Drew's a good quarterback, don't get me wrong.  He's just not a franchise player - a guy who can lift a team on his shoulders and carry them.  He needs a franchise running back behind him to be able to do that.  Until Travis Henry returns, Drew and the Bills will continue to struggle.

--Gutsy call of the year was the decision by Houston coach Dom Capers to go for the win instead of overtime. With the Texans behind Jacksonville, 20-17, Capers faced this dilemma: 2 seconds left, down by 3, with the ball at the half-yard line; kick the almost certain field goal and force OT or try to win. Capers did the latter, David Carr reached the ball over and the Texans won. There is no doubt that Capers cemented his relationship with his team right there. As they say, No guts, no glory. 
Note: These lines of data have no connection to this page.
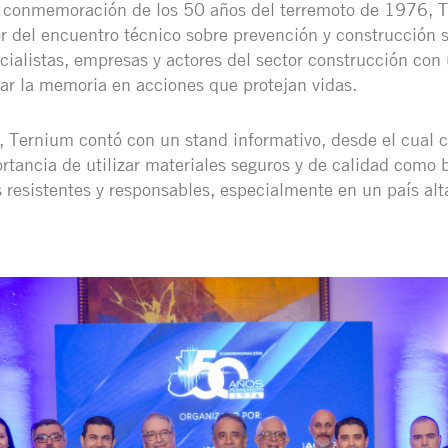
a conmemoración de los 50 años del terremoto de 1976, T
 del encuentro técnico sobre prevención y construcción 
cialistas, empresas y actores del sector construcción con 
r la memoria en acciones que protejan vidas.
, Ternium contó con un stand informativo, desde el cual 
ortancia de utilizar materiales seguros y de calidad como 
 resistentes y responsables, especialmente en un país al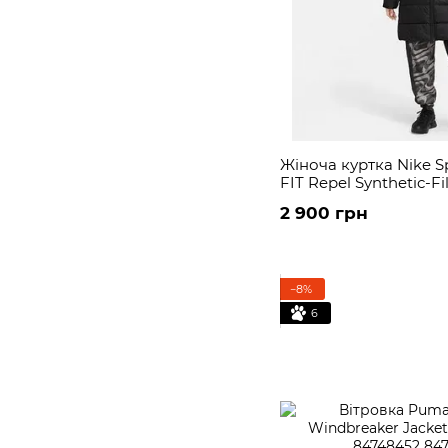
Жіноча куртка Nike S
FIT Repel Synthetic-Fi
DX1798-010
2 900 грн
−8%
6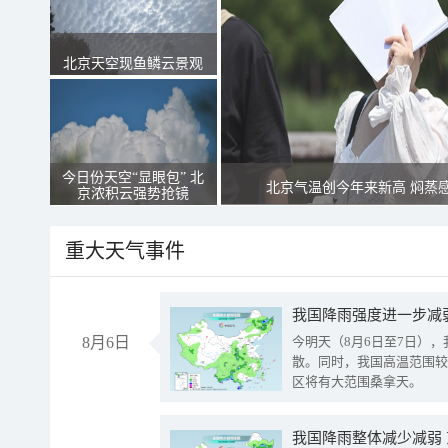
北京天空现鱼鳞云景观
今日份天空“显眼包” 北
北京气温创今年来新高 焖蒸
京浓积云强势抢镜
重大天气事件
8月6日
今明天（8月6日至7日）
散。同时，我国高温范围较
区将有大范围桑拿天。
我国降雨整体减少减弱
--Quite a performance by Peyton Manning on Sunday night. The Indianapolis Colts QB threw for 314 yards and six touchdowns in a 55-21 rout of New Orleans. Manning is the first quarterback since 1991 to throw six TDs in a game. The Colts are 4-0 and have a great matchup next Monday night at Tampa Bay, the team current Indy coach Tony Dungy used to coach.

--Interesting how the seemingly smallest of penalties can make a difference. In the Kansas City Chiefs-Baltimore Ravens game, the Ravens kicked off after tying the game at 10 with five minutes to go. The Chiefs’ Dante Hall got about a 20-yard return. But the Ravens were called for holding and had to kick off again. This time Hall took it to the house, 97 yards in what proved to be the winning margin. Hall has now returned six kicks for scores in his last nine games, an amazing feat.

--I guess the Vikings are for real. I wasn’t impressed with their wins over Chicago and Detroit, but pounding  a decent San Francisco team with Minnesota having its backup QB was impressive. Randy Moss was phenomenal (eight catches, 171 yards and three TDs) and I guess he came to play. For those uninitiated, Moss has said several times that “I play when I want to play.” 

--Nice choke job by San Diego, which blew a 14-point lead at Oakland with less than five minutes remaining, then lost in overtime, 34-31. Has Marty Schottenheimer forgotten to coach all of a sudden? He is 2-11 since starting 6-1 in 2002.

--What a turnaround in Pittsburgh, where the Steelers got hammered 30-13 by the Tennessee Titans. The Steelers led 10-0 and were dominating. Then the Titans got a safety, an interception return for a TD, another interception return to set up a TD and a close game became a romp. The Titans are the type of team that often looks underwhelming but they much more often than not wind up with more points than the other guys. 

--Looks like the best thing for the Philadelphia Eagle was to play on the road. The Iggles, who looked awful in dropping their first two games at home, played like their old selves (especially Donovan McNabb) in shuffling off to Buffalo for a 23-13 win. The Bills, meanwhile, have only scored 23 points in their last two games (both losses) after scoring 66 in their first two. QB Drew Bledsoe really misses RB Travis Henry (rib injury) and his offensive line looks pretty shaky. 

--Nice win by the Cincinnati Bengals over Cleveland to give new coach Marvin Lewis his first head-coaching victory. The Bengals are actually playing like they have a clue, a radical departure from the previous decade.

--Looking ahead to Week 5, we have two marquee games and one dog. The dog is 0-4 San Diego at 0-4 Jacksonville. The marquee games are 4-0 Denver at 4-0 KC and 4-0 Indy at 2-1 Tampa Bay.